Exercise description >> The lines below that include the word "Átsiklás" are to be reported.

++++ Input

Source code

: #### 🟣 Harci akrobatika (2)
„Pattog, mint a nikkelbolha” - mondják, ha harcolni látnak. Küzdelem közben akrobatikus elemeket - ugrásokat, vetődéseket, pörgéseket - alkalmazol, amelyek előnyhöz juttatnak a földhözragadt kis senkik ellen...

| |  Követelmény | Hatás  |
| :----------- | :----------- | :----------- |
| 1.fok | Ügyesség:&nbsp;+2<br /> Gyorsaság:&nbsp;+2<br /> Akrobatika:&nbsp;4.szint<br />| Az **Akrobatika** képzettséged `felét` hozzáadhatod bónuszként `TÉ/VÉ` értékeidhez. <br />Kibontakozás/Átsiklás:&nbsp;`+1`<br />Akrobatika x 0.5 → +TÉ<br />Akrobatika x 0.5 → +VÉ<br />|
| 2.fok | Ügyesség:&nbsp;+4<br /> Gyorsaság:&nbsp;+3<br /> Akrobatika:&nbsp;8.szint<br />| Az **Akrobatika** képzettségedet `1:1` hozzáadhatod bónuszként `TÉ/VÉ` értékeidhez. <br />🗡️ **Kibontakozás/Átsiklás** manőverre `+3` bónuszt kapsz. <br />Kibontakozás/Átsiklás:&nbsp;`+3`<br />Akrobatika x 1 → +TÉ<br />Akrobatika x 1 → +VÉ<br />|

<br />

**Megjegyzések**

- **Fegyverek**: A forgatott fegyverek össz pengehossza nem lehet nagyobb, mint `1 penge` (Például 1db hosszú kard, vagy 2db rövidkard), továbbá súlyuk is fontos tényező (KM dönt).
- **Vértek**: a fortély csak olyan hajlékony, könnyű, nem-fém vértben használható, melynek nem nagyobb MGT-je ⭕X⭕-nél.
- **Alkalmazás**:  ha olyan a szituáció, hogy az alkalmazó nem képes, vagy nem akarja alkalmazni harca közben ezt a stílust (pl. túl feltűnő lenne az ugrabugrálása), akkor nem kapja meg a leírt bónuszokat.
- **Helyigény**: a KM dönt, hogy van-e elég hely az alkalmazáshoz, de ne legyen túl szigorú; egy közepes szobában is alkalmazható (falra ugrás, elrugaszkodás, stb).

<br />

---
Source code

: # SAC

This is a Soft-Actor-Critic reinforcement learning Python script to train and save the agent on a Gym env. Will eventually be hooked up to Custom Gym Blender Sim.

++++++++

Completed exercise >>
| 1.fok | Ügyesség:&nbsp;+2<br /> Gyorsaság:&nbsp;+2<br /> Akrobatika:&nbsp;4.szint<br />| Az **Akrobatika** képzettséged `felét` hozzáadhatod bónuszként `TÉ/VÉ` értékeidhez. <br />Kibontakozás/Átsiklás:&nbsp;`+1`<br />Akrobatika x 0.5 → +TÉ<br />Akrobatika x 0.5 → +VÉ<br />|
| 2.fok | Ügyesség:&nbsp;+4<br /> Gyorsaság:&nbsp;+3<br /> Akrobatika:&nbsp;8.szint<br />| Az **Akrobatika** képzettségedet `1:1` hozzáadhatod bónuszként `TÉ/VÉ` értékeidhez. <br />🗡️ **Kibontakozás/Átsiklás** manőverre `+3` bónuszt kapsz. <br />Kibontakozás/Átsiklás:&nbsp;`+3`<br />Akrobatika x 1 → +TÉ<br />Akrobatika x 1 → +VÉ<br />|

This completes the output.